==== Page excerpt ====
In Re Whisenton
In Re Whisenton
Opinion
ORDER
Upon consideration of the debtor’s motion to avoid preferential transfer, and of the record of this case, the Court finds and concludes as follows:
1. Pursuant to a voluntary agreement for wage allotment between the debtor and the creditor HUD Federal Credit Union (“the Credit Union”), the debtor’s employer *469 transferred to the Credit Union the sum of $25.00 per month during the period from October 29, 1983 through March 14, 1984.
2. The debtor filed her Chapter 7 bankruptcy petition on January 27, 1984.
3. Subsection 522(h) limits the debtor’s right of avoidance “to the extent that the debtor could have exempted such property under subsection (g)(1)” of § 522 of the Bankruptcy Code. That subsection in turn provides that the debtor may exempt property recovered by the trustee only if the transfer of that property “was not a voluntary transfer of such property by the debt- or...” 11 U.S.C. § 522(g)(1)(A). In this case the pre-petition transfers were all voluntary; hence they could not be exempted; and therefore they cannot be avoided by the debtor.
==== Information provided ====
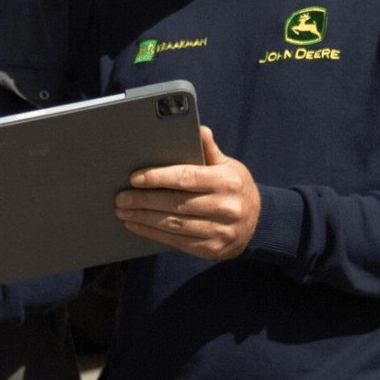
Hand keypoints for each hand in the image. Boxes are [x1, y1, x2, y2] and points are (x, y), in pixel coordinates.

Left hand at [113, 125, 260, 259]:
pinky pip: (176, 242)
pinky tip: (137, 226)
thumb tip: (199, 129)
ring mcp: (219, 231)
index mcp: (227, 182)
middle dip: (144, 200)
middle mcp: (225, 208)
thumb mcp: (229, 166)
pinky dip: (153, 233)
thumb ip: (210, 150)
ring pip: (173, 225)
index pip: (186, 178)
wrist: (259, 224)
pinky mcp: (211, 249)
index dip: (158, 178)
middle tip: (120, 197)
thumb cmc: (235, 188)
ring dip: (143, 219)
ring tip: (123, 212)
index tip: (134, 178)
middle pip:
====
- [Instructions]:
a - In the In re Whisenton order, rewrite the paragraph beginning "Subsection 522(h) limits the debtor's right of avoidance" as a short bulleted list that keeps its main points.
b - List every calendar date mentioned in the In re Whisenton order.

- [Solutions by task]:
a -
- Under § 522(h), the debtor may avoid a transfer only to the extent she could have exempted the property under § 522(g)(1).
- Section 522(g)(1)(A) lets the debtor exempt property recovered by the trustee only if she did not transfer it voluntarily.
- Here, all the pre-petition transfers were voluntary, so they cannot be exempted, and the debtor cannot avoid them.

b -
- October 29, 1983
- March 14, 1984
- January 27, 1984